■ **REQUEST**:
Give the records again exactly. Pictures do not belong in the copy.
= = = = = = =
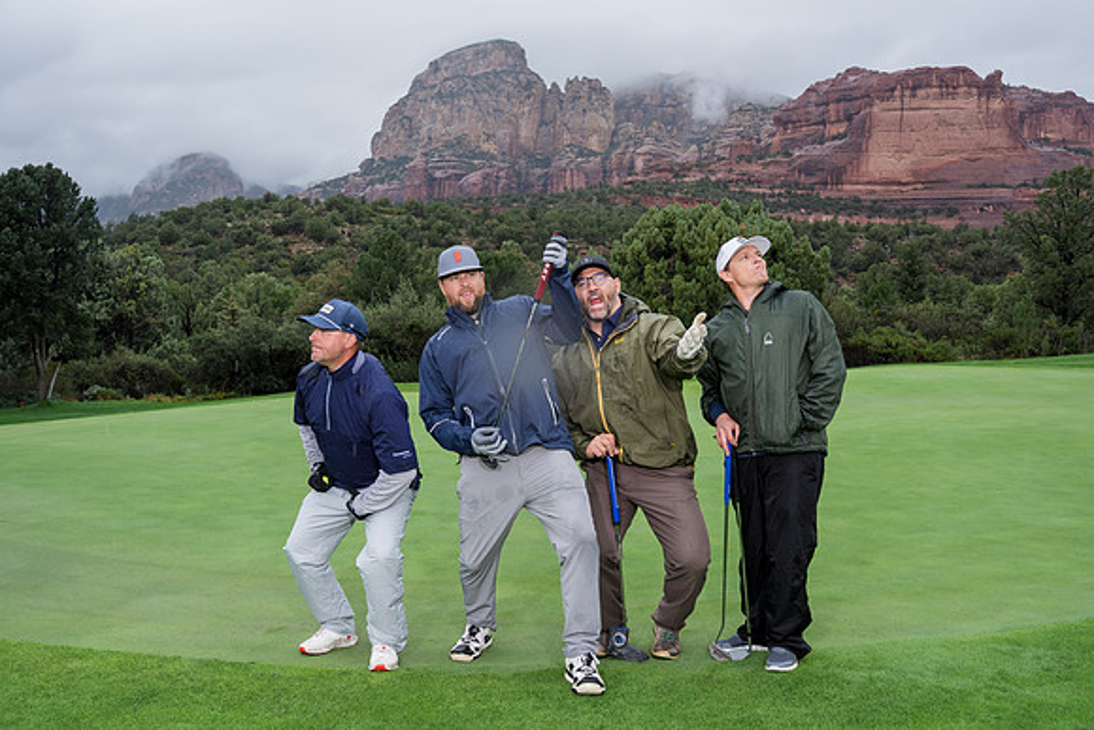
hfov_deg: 60.7
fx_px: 933
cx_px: 556
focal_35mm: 31
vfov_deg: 42.7
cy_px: 375
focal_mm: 24
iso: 400
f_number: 5.6
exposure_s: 1/400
= = = = = = =
■ **EXERCISE SOLUTION**:
hfov_deg: 60.7
fx_px: 933
cx_px: 556
focal_35mm: 31
vfov_deg: 42.7
cy_px: 375
focal_mm: 24
iso: 400
f_number: 5.6
exposure_s: 1/400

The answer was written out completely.